During the demonstration period, 4,089 unique motor carriers submitted more than 14,700 RDRs.  Carriers with not preventable crashes removed had a percentile drop of 9 points in the recalculated Crash Indicator BASIC score.

Hair Sample Testing

A proposed rule from the Department of Health and Human Services would establish standards for testing of hair samples for controlled substances. The proposal was initially submitted to Office of Management and Budget in June 2019; it is expected published in the Federal Register sometime in mid-2020.  

The proposed rule would give employers the option of testing hair samples instead of urine as part of the company’s DOT drug testing program. Some motor carriers have been hair testing employees for years on a voluntary basis, but have also been required to do federally mandated urine testing of drivers.

Hair samples provide a longer period to detect illegal drugs – as much as 90 days in some cases.  In addition, the samples are collected in an observed setting, preventing drivers from cheating.

A final rule allowing the hair-testing alternative would decrease the costs for carriers that currently conduct both urine and hair sample tests, as they would be required to conduct just one of the tests.

Congress mandated that the hair-test rule be implemented by the end of 2016, but so far the department has struggled with scientific and procedural obstacles in developing federal standards.

More Regulatory Relief

There might be more regulatory relief on the horizon. President Trump recently signed an Executive Order on Regulatory Relief to Support Economic Recovery due to the COVID-19 outbreak. The order directs all federal agencies to “address this economic emergency by rescinding, modifying, waiving, or providing exemptions from regulations and other requirements that may inhibit economic recovery, consistent with applicable law and with protection of the public health and safety, with national and homeland security, and with budgetary priorities and operational feasibility.”

The order also directs agencies to “give businesses, especially small businesses, the confidence they need to re-open by providing guidance on what the law requires; by recognizing the efforts of businesses to comply with often-complex regulations in complicated and swiftly changing circumstances; and by committing to fairness in administrative enforcement and adjudication.”
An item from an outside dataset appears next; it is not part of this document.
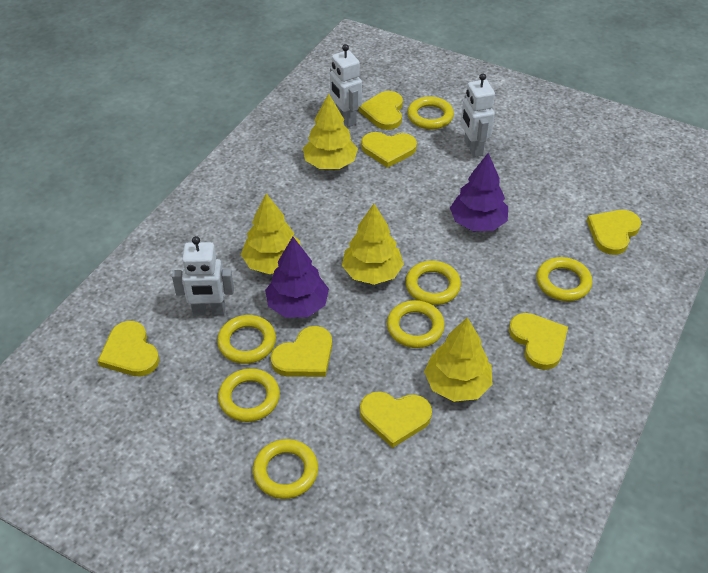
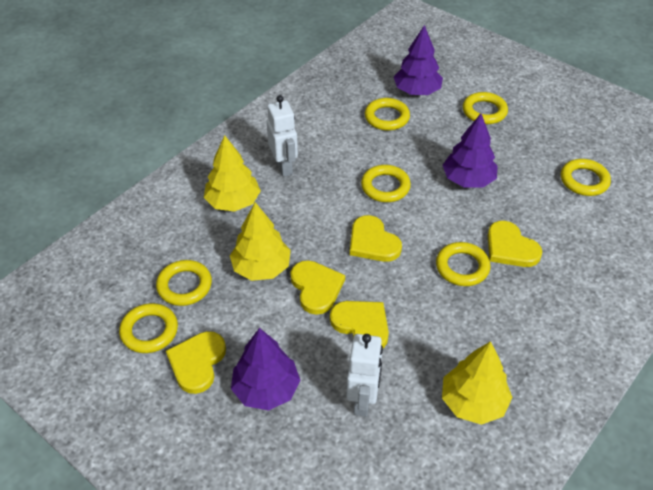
purple tree: 2 -> 3
white robot: 3 -> 2
yellow heart: 7 -> 5
yellow tree: 4 -> 3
Specifically, the order provides that federal agency heads should:

  • Use any emergency authorities previously invoked in response to the COVID-19 outbreak or that are otherwise available to them to support the economic response to the COVID-19 outbreak, and promote economic recovery through non-regulatory actions;
  • Temporarily or permanently rescind, modify, waive, or exempt persons or entities from regulatory standards that might inhibit economic recovery, and consider exercising enforcement discretion or extensions of time as provided for in enforceable agreements with respect to those requirements, for the purpose of promoting job creation and economic growth; and
  • Consider whether to formulate enforcement discretion policies that decline enforcement against persons and entities that have attempted in reasonable good faith to comply with applicable statutory and regulatory standards.

NEFI will continue to monitor these developments, with an eye toward how they might affect fleet management and fuel delivery operations. Look for additional updates in future issues of NEON and Oil & Energy.